In de salons van de patricische dames werd over de Ene God gediscuteerd. Dit alles bereidde de weg voor het christendom. De synagoge werd trefplaats van mensen en ideeën, van maatschappelijke en godsdienstige debatten, van mensen die al predikend kwamen en gingen en het losse netwerk van joodse gemeenten levend hielden. En het Messiasgeloof zat in de diaspora, waar ook de wonderdoener, de toekomstvoorspeller en zondagsprofeet hun broodwinning zochten, niet minder diep dan bij de joden thuis. Ook het leerstuk van uitverkoren volk te zijn gaven de joden in de verstrooiing niet op, maar het kreeg wel kosmopolitische trekken. Er was immers een uitverkiezing denkbaar van minder nationalistische strekkin, een Messias die zich bbehalve voor zijn volk zou offeren voor heel de wereld, om aldus de wet te vervullen.
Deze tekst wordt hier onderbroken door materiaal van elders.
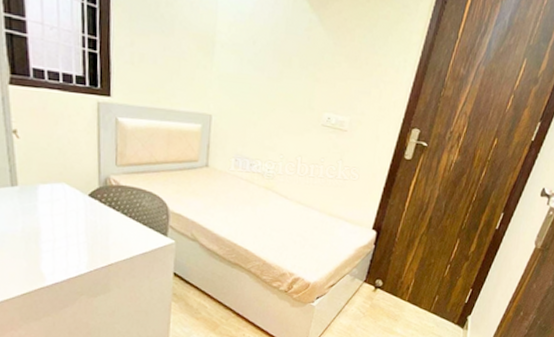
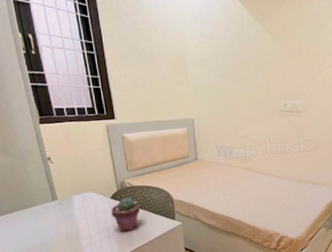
potted succulent: none [86,198,125,241] -> present [111,197,141,232]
Het is deze unieke, geestelijke actieve omgeving, altijd bezig met de wijsheid van talmoed en thora, in de diepte beroerd door haar voorstellingen en voorspellingen van een wereldgericht, die het vroegste christendom voor een groot deel heeft opgevangen en verdragen. De losse vertakking van gemeenten diende als band; de beweging van pelgrims, kooplui, predikers, onder wie zich straks de eerste naamloze apostelen van de Nazarener voegden, werd een grondslag van geloofsuitbreiding. De boodschap van heil, de eu-angelia, was daarmee onderweg.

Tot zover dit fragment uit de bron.